Stronger trees, greener future: Sustainable balsam fir farming
Environmental stewardship often begins behind the scenes, with science and innovation quietly shaping a greener future. At NSCC’s Environment and Agriculture Technology Lab (EATLab), researchers are partnering with the Christmas Tree Council of Nova Scotia (CTCNS) to future-proof one of the province’s most cherished and climate-sensitive industries: Christmas tree farming.
Growing resilience, one tree at a time
At the heart of the project is balsam fir, a species native to Nova Scotia and a mainstay of the province’s Christmas tree farms. Known for its rich scent and naturally triangular shape, balsam fir is beloved by consumers and remarkably suited to local soil and climate conditions.
But climate change is shifting those conditions. Late spring frosts, unpredictable weather and evolving consumer habits are creating new pressures. That’s why lead researcher Adele Bunbury-Blanchette and the EATLab team are turning to science to help. “We’re working to identify seedlings that are not only beautiful, but also climate-resilient,” she explains.
To do that, they’re using tissue culture as a clonal propagation method. “We grow undifferentiated tissue, called callus, from seeds that come from a breeding orchard,” Adele says. “These seeds result from controlled crosses between trees with desirable traits - like strong needle retention or later flushing dates to resist spring frost.”

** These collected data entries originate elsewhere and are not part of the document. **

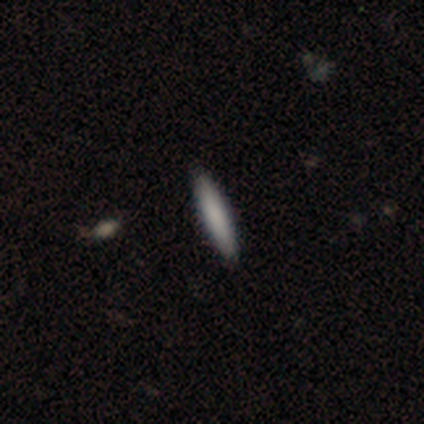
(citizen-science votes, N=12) This is clearly a smooth galaxy (92%). How rounded: clearly cigar-shaped (91%). Merging: clearly none (91%).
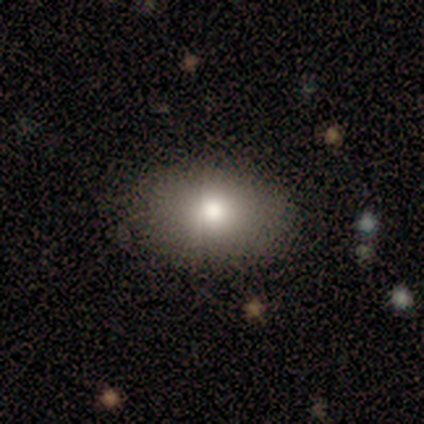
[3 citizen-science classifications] Overall: smooth (67%; star or artifact 33%). How rounded: in between (100%). Merging: none (100%).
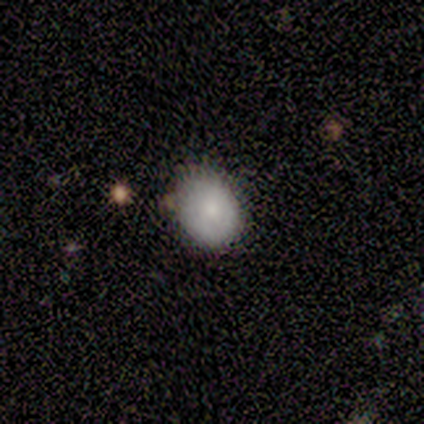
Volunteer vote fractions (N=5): Smooth or featured?
  - smooth: 100% *
  - featured or disk: 0%
  - star or artifact: 0%
How rounded?
  - round: 80% *
  - in between: 20%
  - cigar-shaped: 0%
Merging?
  - none: 100% *
  - minor disturbance: 0%
  - major disturbance: 0%
  - merger: 0%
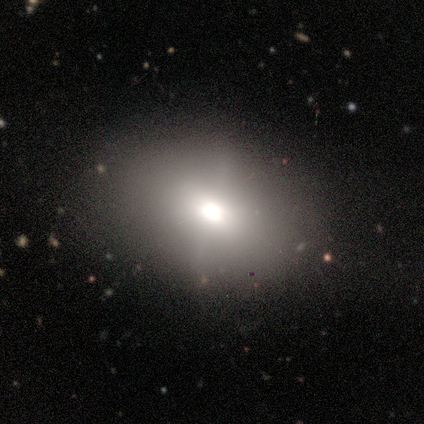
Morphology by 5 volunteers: This appears to be a smooth galaxy with no disk features (60%) that is in between round and cigar-shaped (67%). Merging: none (100%).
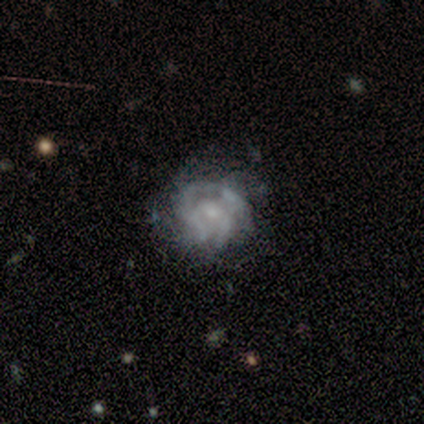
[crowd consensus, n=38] smooth-or-featured: featured or disk: 68% | smooth: 29% | star or artifact: 3%
  disk-edge-on: no: 100% | yes: 0%
    bar: no: 81% | weak: 19% | strong: 0%
    has-spiral-arms: yes: 73% | no: 27%
      spiral-winding: tight: 47% | medium: 37% | loose: 16%
      spiral-arm-count: can't tell: 63% | 2: 16% | 3: 11% | 1: 5% | 4: 5% | more than 4: 0%
    bulge-size: small: 54% | none: 35% | moderate: 8% | large: 4% | dominant: 0%
  merging: none: 54% | major disturbance: 27% | minor disturbance: 19% | merger: 0%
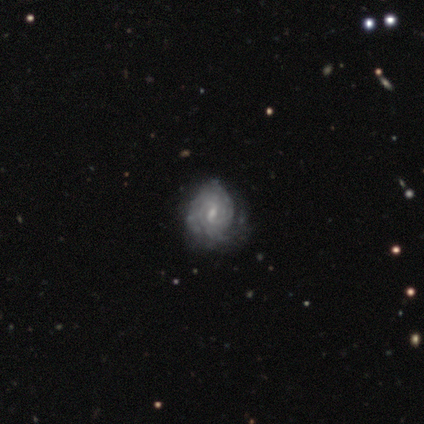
smooth_or_featured: featured or disk (p=0.87) [alt: smooth p=0.10]
disk_edge_on: no (p=1.00)
bar: weak (p=0.74) [alt: strong p=0.18]
has_spiral_arms: yes (p=0.97) [alt: no p=0.03]
spiral_winding: tight (p=0.76) [alt: medium p=0.18]
spiral_arm_count: can't tell (p=0.58) [alt: 2 p=0.24]
bulge_size: small (p=0.50) [alt: moderate p=0.41]
merging: none (p=0.55) [alt: minor disturbance p=0.24]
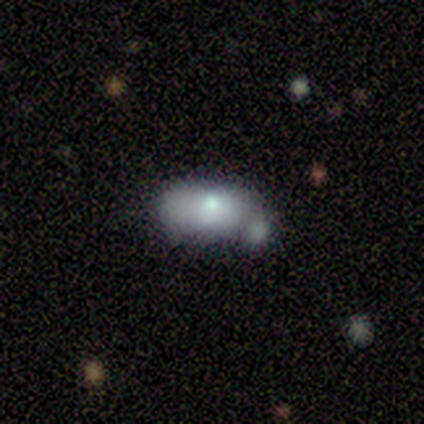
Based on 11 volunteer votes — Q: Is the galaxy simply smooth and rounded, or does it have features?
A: smooth — 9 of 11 (82%).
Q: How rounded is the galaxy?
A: in between — 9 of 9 (100%).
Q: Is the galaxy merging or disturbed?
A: minor disturbance — 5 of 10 (50%).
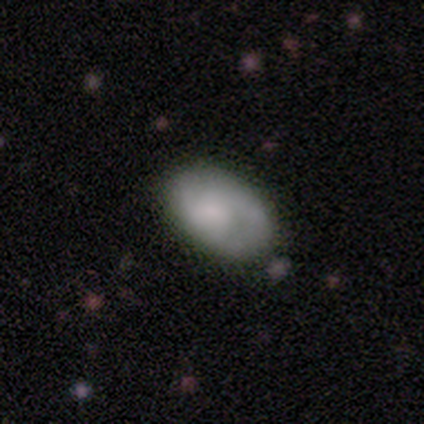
Smooth or featured? 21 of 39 (54%) said smooth. How rounded? 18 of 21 (86%) said in between. Merging? 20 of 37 (54%) said none.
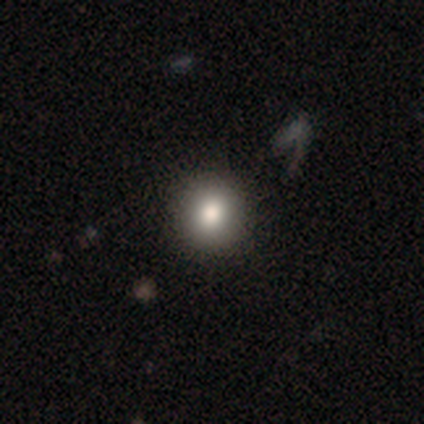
Volunteers were most divided on "merging": none: 75%, merger: 25%, minor disturbance: 0%, major disturbance: 0%. More confident: how rounded — round (100%); smooth or featured — smooth (80%).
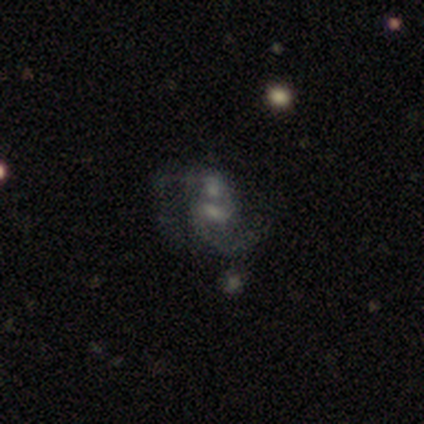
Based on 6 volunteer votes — featured or disk 83%, smooth 17%, star or artifact 0%. Down the decision tree: edge-on disk — no (100%); bar — weak (40%, tied with no); spiral arms — yes (80%); spiral arm count — 2 (75%); spiral winding — medium (100%); bulge size — small (40%); merging — merger (67%).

From each unique seed, the team can generate hundreds of embryos, which grow into seedlings. These are then evaluated for their performance, and top-performing lines can be preserved and reproduced at scale.

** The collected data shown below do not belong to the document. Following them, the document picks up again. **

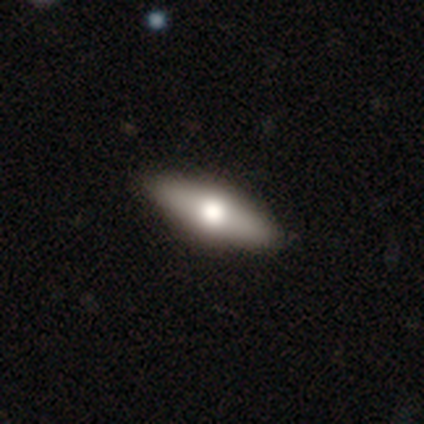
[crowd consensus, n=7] Smooth or featured? featured or disk (71%)
Edge-on disk? yes (100%)
Edge-on bulge? rounded (100%)
Merging? none (100%)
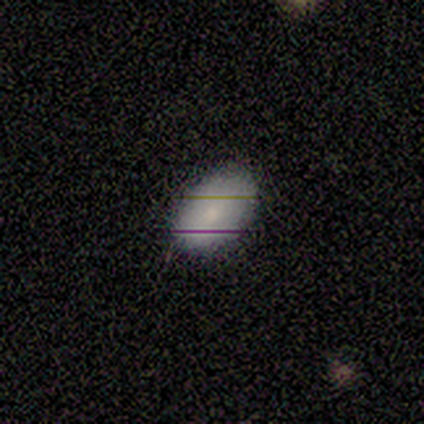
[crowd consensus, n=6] A smooth galaxy with no disk features (100%) that is in between round and cigar-shaped (100%).

Vote fractions:
- Smooth or featured? smooth: 100% / featured or disk: 0% / star or artifact: 0%
- How rounded? in between: 100% / round: 0% / cigar-shaped: 0%
- Merging? none: 83% / minor disturbance: 17% / major disturbance: 0% / merger: 0%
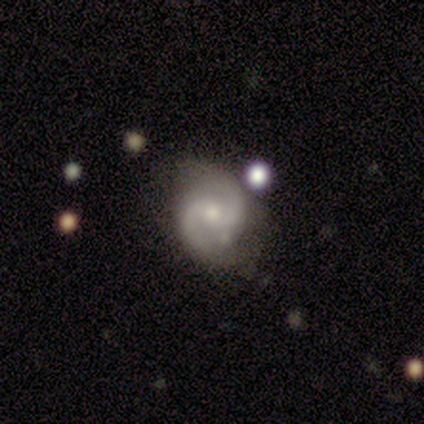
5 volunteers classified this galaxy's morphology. Smooth or featured? 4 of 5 (80%) said featured or disk. Edge-on disk? 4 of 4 (100%) said no. Bar? 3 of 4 (75%) said no. Spiral arms? 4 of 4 (100%) said yes. Spiral winding? 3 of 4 (75%) said medium. Spiral arm count? 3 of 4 (75%) said 2. Bulge size? 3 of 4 (75%) said moderate. Merging? 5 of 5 (100%) said none.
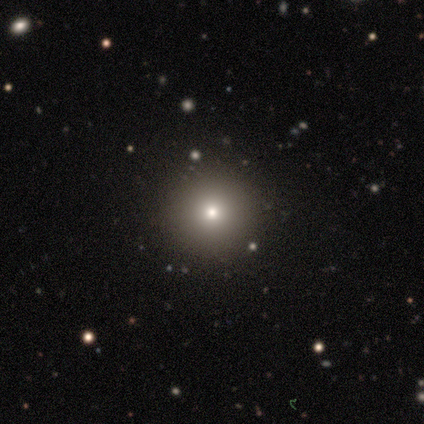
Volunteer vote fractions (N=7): Morphology: type=smooth (71%); roundness=round (100%); merging=none (100%).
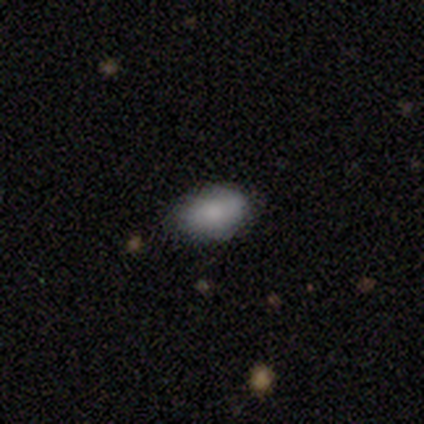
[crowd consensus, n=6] Smooth or featured? 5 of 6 (83%) said smooth. How rounded? 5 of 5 (100%) said in between. Merging? 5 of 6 (83%) said none.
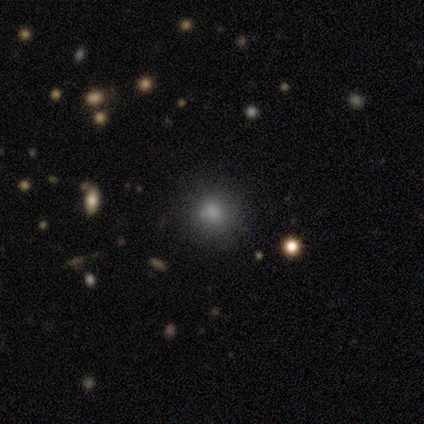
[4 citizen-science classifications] Consensus on every question: smooth or featured — smooth (100%); how rounded — round (100%); merging — none (100%).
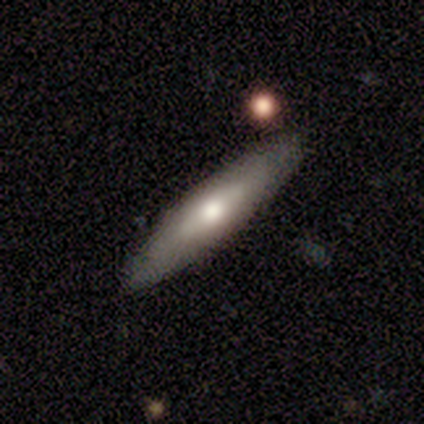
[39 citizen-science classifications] smooth-or-featured: smooth: 54% | featured or disk: 38% | star or artifact: 8%
  how-rounded: cigar-shaped: 81% | in between: 19% | round: 0%
  merging: none: 86% | major disturbance: 8% | minor disturbance: 6% | merger: 0%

From Petri dish to field-ready fir
The science behind this is both intricate and elegant. Tissue culture involves placing plant cells in a gel-like nutrient medium, encouraging them to grow and multiply in sterile conditions. Once enough callus tissue has developed, researchers use a hormone called abscisic acid to trigger somatic embryogenesis, the process of creating embryos from non-reproductive cells.
“Conifers, especially firs, are notoriously picky,” Adele admits. “It’s taken a lot of trial and error to get where we are. But we’ve successfully cryopreserved tissue from over 50 unique genetic lines and even germinated our first seedlings from those 2023 lines.”
Cryopreservation plays a key role in the long-term success of the project. By freezing tissue in liquid nitrogen, the team can preserve the genetic diversity of each line without the need to continuously grow it in the lab. That diversity is vital, not just for selecting the best trees today, but for meeting the unknown environmental challenges of tomorrow.
A sustainable future rooted in science
This collaboration between NSCC and the CTCNS is about more than growing better trees. It’s part of a broader climate adaptation strategy and an example of how applied research can support rural economies and environmental health at the same time.
Christmas tree farming in Nova Scotia already has a relatively low environmental footprint. Balsam fir is native, farms are often located on otherwise marginal land, and real trees naturally sequester carbon. By helping the industry adapt and thrive, the EATLab is also helping preserve a land-based tradition that contributes to biodiversity, sustainability and seasonal joy.
As Adele reflects, “The more genetic lines we can add, the better our chances of success - not just for growers, but for the environment. Each tree we help improve has the potential to support wildlife, absorb carbon and reduce waste by offering a sustainable alternative to artificial trees.”